EL CAJON - Thirteen students in the automotive technology program at Cuyamaca College will put their careers into high gear by graduating from the Ford ASSET (Automotive Student Service Educational Training) program. The commencement marks the 14th anniversary of the two-year program at the campus and the graduation of the seventh class of ASSET students.
With one class graduating, program coordinator Pat Garity is busy recruiting students for the startup of another Aug. 26. As the only program of its kind in the county, it draws students from throughout the region and as far away as El Centro and Palm Springs.
Unlike most training programs in which students gain skills before employment, ASSET students are employed in the industry while they’re learning the skills. Currently, seven auto dealerships are sponsoring students, whose training alternates between on-campus instruction and on-the-job training at the dealerships.

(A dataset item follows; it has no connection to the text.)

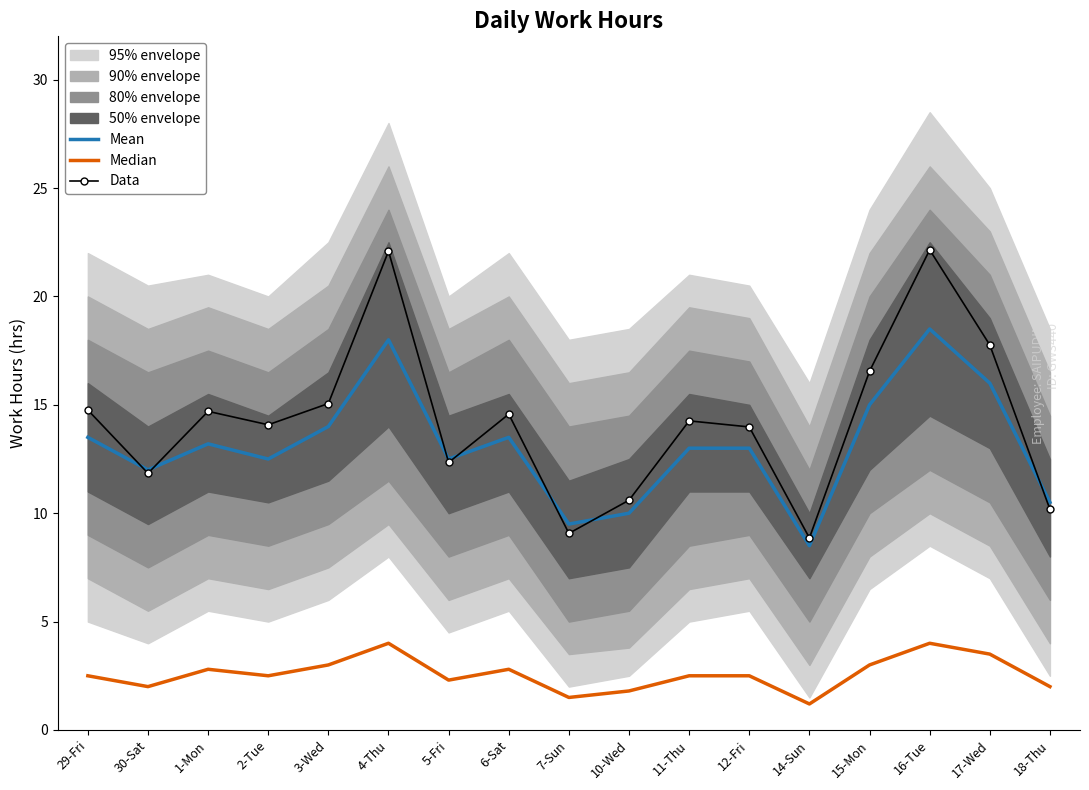

Is this an area chart (filled region under the line)?

No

By the time the students receive their associate degrees in automotive technology, they will have completed 22 weeks on campus and 30 weeks on the job.
While the program demands a breadth of training and knowledge in not only automotive-related subjects but also, academic subjects such as technical mathematics, applied physics, English and social studies, the payoff is a near-guaranteed job upon graduation.
According to Ford Motor Co., 99 percent of ASSET graduates get hired at Ford or Lincoln Mercury dealerships.
“This graduation is very special because the students have such a great affinity for what they’re doing and a strong allegiance to the Ford ASSET program,” said Dr. Geraldine Perri, college president. “The design of the program provides a broad-based education and superb training and also, there is the immediate success of having a good-paying job.”
The students earn between $6-$8 an hour while undergoing the training, but typically make between $35,000 and $50,000 upon completion of the program. According to U.S. Department of Labor’s Bureau of Labor Statistics, many master technicians earn from $70,000 to $100,000 annually because of commissions.
With fewer high schools these days including automotive training as part of their curriculum, classes such as the Ford ASSET program are all the more critical to the industry as the primary source of trained technicians, Garity said.
“We used to say that there are more computer components aboard today’s cars than aboard the first spacecraft, but now, it would be more accurate to say there are more computer parts in the typical car stereo than in the first spacecraft,” Garity said.
A new car has from 10 to 15 onboard computers and some of the more advanced vehicles have global positioning systems, Internet access and other high-tech features integrated into the function of the car.
Because of the complexity of new vehicles, a growing number of employers require workers to have high-school diplomas and postsecondary training, according to the labor department, which describes the job outlook as “very good” for automotive technicians.
While demand is growing for highly trained technicians, Garity said there are fewer high schools from which to recruit students to the Ford ASSET program than when he started the classes at Cuyamaca in 1986.
“It’s reflective of the demise of vocational education programs at high schools,” he said. “I don’t have the number of feeder programs that I used to.”
Since ASSET’s inception at Cuyamaca College, some 130 students have enrolled in the program and of these, 86 percent have received their associate of science degrees.
To enroll, call Garity at (619) 660-4267.
Cuyamaca’s automotive technology department also offers the General Motors Automotive Service Educational Program, or GM-ASEP, another corporate-sponsored job training program.